La banlieue, les quartiers populaires des villes, l'univers nocturne des cités suburbaines confèrent à ces romans leur tonalité propre. C'est moins le monde du roman policier américain que le « polar » français du cinéma des années 1950-1970 qui est revisité. Mais Jean Echenoz sait élargir constamment ce vagabondage à la dimension de la planète entière, de la Malaisie au Pôle (Je m'en vais) comme pour nous offrir une version postmoderne des Voyages extraordinaires de Jules Verne. Aussi a-t-il souvent déclaré écrire des « romans géographiques, comme d'autres écrivent des romans historiques ».

Bien que l'auteur ne professe aucune théorie du roman autre que négative, ces œuvres constamment en quête d'un site susceptible de mettre fin à l'errance, participent d'un « réalisme » flaubertien et renvoient souvent à des éducations sentimentales, à des « équipées » du ratage dont Bouvard et Pécuchet demeure l'archétype. Un long travail de documentation en prépare l'écriture, qui se fait aussi exploration des « lieux communs » et des stéréotypes. Jean Echenoz se nourrit des images véhiculées par la société (Les Grandes Blondes), en inventorie les clichés pour en extraire la dimension mythographique. Le discours scientifique nourrit également l'invention verbale, comme dans Lac ou Je m'en vais, tandis qu'une aventure plus souterraine organise ces histoires : celle des mots et des « paroles gelées » dont le roman n'est plus que le développement thématique.

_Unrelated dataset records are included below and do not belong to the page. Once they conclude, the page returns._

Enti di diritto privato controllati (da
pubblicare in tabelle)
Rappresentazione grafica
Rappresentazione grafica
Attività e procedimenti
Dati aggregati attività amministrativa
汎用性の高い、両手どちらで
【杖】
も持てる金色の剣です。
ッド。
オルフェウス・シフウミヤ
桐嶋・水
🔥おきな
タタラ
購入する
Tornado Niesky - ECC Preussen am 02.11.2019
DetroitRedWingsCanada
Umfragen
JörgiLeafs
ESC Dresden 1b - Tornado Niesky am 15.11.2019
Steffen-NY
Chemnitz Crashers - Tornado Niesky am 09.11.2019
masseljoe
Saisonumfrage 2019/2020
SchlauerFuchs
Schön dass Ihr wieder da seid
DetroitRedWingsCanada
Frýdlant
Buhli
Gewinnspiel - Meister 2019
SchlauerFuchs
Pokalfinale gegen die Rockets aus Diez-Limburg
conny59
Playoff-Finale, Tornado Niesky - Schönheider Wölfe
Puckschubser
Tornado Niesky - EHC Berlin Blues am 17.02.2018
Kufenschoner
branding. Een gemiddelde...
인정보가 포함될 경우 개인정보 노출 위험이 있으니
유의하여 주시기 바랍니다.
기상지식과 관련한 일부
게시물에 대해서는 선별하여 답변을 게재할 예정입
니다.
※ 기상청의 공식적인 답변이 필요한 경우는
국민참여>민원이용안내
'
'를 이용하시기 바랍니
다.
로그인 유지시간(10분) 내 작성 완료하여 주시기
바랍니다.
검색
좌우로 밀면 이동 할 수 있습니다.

« Fabriquer des romans », tel est le simple vœu de Jean Echenoz. La singularité de son univers pourrait certes participer des philosophies de l'altérité, des esthétiques de la différence et de l'écriture nomade (Gilles Deleuze), ou encore de la conception d'un sujet ne trouvant à survivre que dans la multiplication d'histoires « pauvres » (Samuel Beckett). Mais avec ce génie de la « reprise » propre aux amateurs de jazz, il a su décaler son univers romanesque vers des traditions littéraires comme la sotie, et plus globalement, vers les récits excentriques chers à Sterne et à Diderot. Ainsi son œuvre invente un art du déplacement qui explore l'imaginaire de notre époque. Ce déplacement peut être réel, comme dans Au piano (2002) qui conduit son protagoniste du parc Monceau à l'Amérique du Sud, en passant par une étrange clinique. Il peut aussi prendre la forme d'une sorte de vertige immobile, comme dans Ravel (2006), variation virtuose qui décèle, dans la biographie du musicien, cette part d'insondable qui fait le fond de l'œuvre de Jean Echenoz.